| Exercise prompt |
Copy out all the data, word for word.

| Available data |
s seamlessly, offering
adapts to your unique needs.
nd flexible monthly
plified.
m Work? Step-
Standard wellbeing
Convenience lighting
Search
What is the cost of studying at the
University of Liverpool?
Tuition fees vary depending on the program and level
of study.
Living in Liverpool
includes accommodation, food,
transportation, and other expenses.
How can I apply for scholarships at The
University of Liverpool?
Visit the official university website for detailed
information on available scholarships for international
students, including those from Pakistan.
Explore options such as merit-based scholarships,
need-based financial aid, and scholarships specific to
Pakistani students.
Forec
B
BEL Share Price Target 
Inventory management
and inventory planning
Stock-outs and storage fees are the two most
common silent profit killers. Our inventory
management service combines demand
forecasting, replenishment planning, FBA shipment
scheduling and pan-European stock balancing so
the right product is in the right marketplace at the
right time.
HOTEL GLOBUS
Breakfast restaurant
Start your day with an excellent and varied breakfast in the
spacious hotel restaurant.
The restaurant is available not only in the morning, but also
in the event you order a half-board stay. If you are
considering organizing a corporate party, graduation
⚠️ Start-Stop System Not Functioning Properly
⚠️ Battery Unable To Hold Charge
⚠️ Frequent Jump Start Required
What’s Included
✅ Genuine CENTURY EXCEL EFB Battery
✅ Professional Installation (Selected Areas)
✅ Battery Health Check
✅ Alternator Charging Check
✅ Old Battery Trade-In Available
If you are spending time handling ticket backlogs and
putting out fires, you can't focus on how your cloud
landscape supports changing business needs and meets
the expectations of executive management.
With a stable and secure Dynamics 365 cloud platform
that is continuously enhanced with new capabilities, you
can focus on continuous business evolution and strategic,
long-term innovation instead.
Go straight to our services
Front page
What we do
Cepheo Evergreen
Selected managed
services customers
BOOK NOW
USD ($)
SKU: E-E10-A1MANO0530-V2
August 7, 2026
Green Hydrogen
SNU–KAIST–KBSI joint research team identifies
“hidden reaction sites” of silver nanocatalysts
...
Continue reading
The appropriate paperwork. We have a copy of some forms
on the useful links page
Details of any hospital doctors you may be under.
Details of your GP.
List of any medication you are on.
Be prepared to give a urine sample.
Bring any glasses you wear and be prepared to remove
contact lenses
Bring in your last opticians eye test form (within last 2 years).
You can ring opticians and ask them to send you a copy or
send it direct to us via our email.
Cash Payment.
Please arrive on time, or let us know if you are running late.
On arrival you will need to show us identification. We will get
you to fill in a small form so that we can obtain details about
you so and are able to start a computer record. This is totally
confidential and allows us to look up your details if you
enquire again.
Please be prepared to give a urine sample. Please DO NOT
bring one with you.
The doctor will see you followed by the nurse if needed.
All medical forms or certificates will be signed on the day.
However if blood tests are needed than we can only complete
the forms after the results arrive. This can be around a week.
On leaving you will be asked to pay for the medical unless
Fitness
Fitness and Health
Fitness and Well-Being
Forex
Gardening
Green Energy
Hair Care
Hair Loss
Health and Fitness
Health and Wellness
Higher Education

| The completed task |
s seamlessly, offering
adapts to your unique needs.
nd flexible monthly
plified.
m Work? Step-
Standard wellbeing
Convenience lighting
Search
What is the cost of studying at the
University of Liverpool?
Tuition fees vary depending on the program and level
of study.
Living in Liverpool
includes accommodation, food,
transportation, and other expenses.
How can I apply for scholarships at The
University of Liverpool?
Visit the official university website for detailed
information on available scholarships for international
students, including those from Pakistan.
Explore options such as merit-based scholarships,
need-based financial aid, and scholarships specific to
Pakistani students.
Forec
B
BEL Share Price Target 
Inventory management
and inventory planning
Stock-outs and storage fees are the two most
common silent profit killers. Our inventory
management service combines demand
forecasting, replenishment planning, FBA shipment
scheduling and pan-European stock balancing so
the right product is in the right marketplace at the
right time.
HOTEL GLOBUS
Breakfast restaurant
Start your day with an excellent and varied breakfast in the
spacious hotel restaurant.
The restaurant is available not only in the morning, but also
in the event you order a half-board stay. If you are
considering organizing a corporate party, graduation
⚠️ Start-Stop System Not Functioning Properly
⚠️ Battery Unable To Hold Charge
⚠️ Frequent Jump Start Required
What’s Included
✅ Genuine CENTURY EXCEL EFB Battery
✅ Professional Installation (Selected Areas)
✅ Battery Health Check
✅ Alternator Charging Check
✅ Old Battery Trade-In Available
If you are spending time handling ticket backlogs and
putting out fires, you can't focus on how your cloud
landscape supports changing business needs and meets
the expectations of executive management.
With a stable and secure Dynamics 365 cloud platform
that is continuously enhanced with new capabilities, you
can focus on continuous business evolution and strategic,
long-term innovation instead.
Go straight to our services
Front page
What we do
Cepheo Evergreen
Selected managed
services customers
BOOK NOW
USD ($)
SKU: E-E10-A1MANO0530-V2
August 7, 2026
Green Hydrogen
SNU–KAIST–KBSI joint research team identifies
“hidden reaction sites” of silver nanocatalysts
...
Continue reading
The appropriate paperwork. We have a copy of some forms
on the useful links page
Details of any hospital doctors you may be under.
Details of your GP.
List of any medication you are on.
Be prepared to give a urine sample.
Bring any glasses you wear and be prepared to remove
contact lenses
Bring in your last opticians eye test form (within last 2 years).
You can ring opticians and ask them to send you a copy or
send it direct to us via our email.
Cash Payment.
Please arrive on time, or let us know if you are running late.
On arrival you will need to show us identification. We will get
you to fill in a small form so that we can obtain details about
you so and are able to start a computer record. This is totally
confidential and allows us to look up your details if you
enquire again.
Please be prepared to give a urine sample. Please DO NOT
bring one with you.
The doctor will see you followed by the nurse if needed.
All medical forms or certificates will be signed on the day.
However if blood tests are needed than we can only complete
the forms after the results arrive. This can be around a week.
On leaving you will be asked to pay for the medical unless
Fitness
Fitness and Health
Fitness and Well-Being
Forex
Gardening
Green Energy
Hair Care
Hair Loss
Health and Fitness
Health and Wellness
Higher Education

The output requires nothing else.